┌─ Given records

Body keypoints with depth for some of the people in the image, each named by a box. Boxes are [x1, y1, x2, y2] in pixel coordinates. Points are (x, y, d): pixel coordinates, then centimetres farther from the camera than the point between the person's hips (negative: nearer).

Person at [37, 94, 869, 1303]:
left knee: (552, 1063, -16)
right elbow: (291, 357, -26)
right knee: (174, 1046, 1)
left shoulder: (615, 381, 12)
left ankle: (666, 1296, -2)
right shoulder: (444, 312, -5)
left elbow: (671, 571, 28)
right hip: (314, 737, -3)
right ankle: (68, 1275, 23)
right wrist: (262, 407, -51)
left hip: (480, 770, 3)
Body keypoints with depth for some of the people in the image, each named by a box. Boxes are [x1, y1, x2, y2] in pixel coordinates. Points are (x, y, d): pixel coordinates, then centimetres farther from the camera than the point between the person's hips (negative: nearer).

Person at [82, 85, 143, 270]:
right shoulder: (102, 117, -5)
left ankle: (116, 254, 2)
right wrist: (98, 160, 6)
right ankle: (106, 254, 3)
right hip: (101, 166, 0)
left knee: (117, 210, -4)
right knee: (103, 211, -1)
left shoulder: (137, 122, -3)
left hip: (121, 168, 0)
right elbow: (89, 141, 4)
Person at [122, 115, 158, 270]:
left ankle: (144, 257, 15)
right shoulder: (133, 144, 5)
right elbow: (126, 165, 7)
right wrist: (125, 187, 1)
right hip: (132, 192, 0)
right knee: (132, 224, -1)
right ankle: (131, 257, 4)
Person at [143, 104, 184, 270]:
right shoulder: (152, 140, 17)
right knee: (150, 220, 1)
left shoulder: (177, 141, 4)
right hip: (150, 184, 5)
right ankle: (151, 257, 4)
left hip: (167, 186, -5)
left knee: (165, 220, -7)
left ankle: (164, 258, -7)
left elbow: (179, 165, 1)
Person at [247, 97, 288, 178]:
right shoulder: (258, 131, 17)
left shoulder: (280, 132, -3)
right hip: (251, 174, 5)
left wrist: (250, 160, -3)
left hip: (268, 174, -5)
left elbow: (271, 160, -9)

└─

Revise the listing above by putting "centimeters" wherever "centimetres" appears, and leave everything else unchanged.

Body keypoints with depth for some of the people in the image, each named by a box. Boxes are [x1, y1, x2, y2] in pixel coordinates. Points are (x, y, d): pixel coordinates, then centimeters farther from the camera than the point between the person's hips (negative: nearer).

Person at [37, 94, 869, 1303]:
left knee: (552, 1063, -16)
right elbow: (291, 357, -26)
right knee: (174, 1046, 1)
left shoulder: (615, 381, 12)
left ankle: (666, 1296, -2)
right shoulder: (444, 312, -5)
left elbow: (671, 571, 28)
right hip: (314, 737, -3)
right ankle: (68, 1275, 23)
right wrist: (262, 407, -51)
left hip: (480, 770, 3)
Body keypoints with depth for some of the people in the image, each named by a box. Boxes are [x1, y1, x2, y2] in pixel coordinates. Points are (x, y, d): pixel coordinates, then centimeters farther from the camera than the point between the person's hips (negative: nearer).

Person at [82, 85, 143, 270]:
right shoulder: (102, 117, -5)
left ankle: (116, 254, 2)
right wrist: (98, 160, 6)
right ankle: (106, 254, 3)
right hip: (101, 166, 0)
left knee: (117, 210, -4)
right knee: (103, 211, -1)
left shoulder: (137, 122, -3)
left hip: (121, 168, 0)
right elbow: (89, 141, 4)
Person at [122, 115, 158, 270]:
left ankle: (144, 257, 15)
right shoulder: (133, 144, 5)
right elbow: (126, 165, 7)
right wrist: (125, 187, 1)
right hip: (132, 192, 0)
right knee: (132, 224, -1)
right ankle: (131, 257, 4)
Person at [143, 104, 184, 270]:
right shoulder: (152, 140, 17)
right knee: (150, 220, 1)
left shoulder: (177, 141, 4)
right hip: (150, 184, 5)
right ankle: (151, 257, 4)
left hip: (167, 186, -5)
left knee: (165, 220, -7)
left ankle: (164, 258, -7)
left elbow: (179, 165, 1)
Person at [247, 97, 288, 178]:
right shoulder: (258, 131, 17)
left shoulder: (280, 132, -3)
right hip: (251, 174, 5)
left wrist: (250, 160, -3)
left hip: (268, 174, -5)
left elbow: (271, 160, -9)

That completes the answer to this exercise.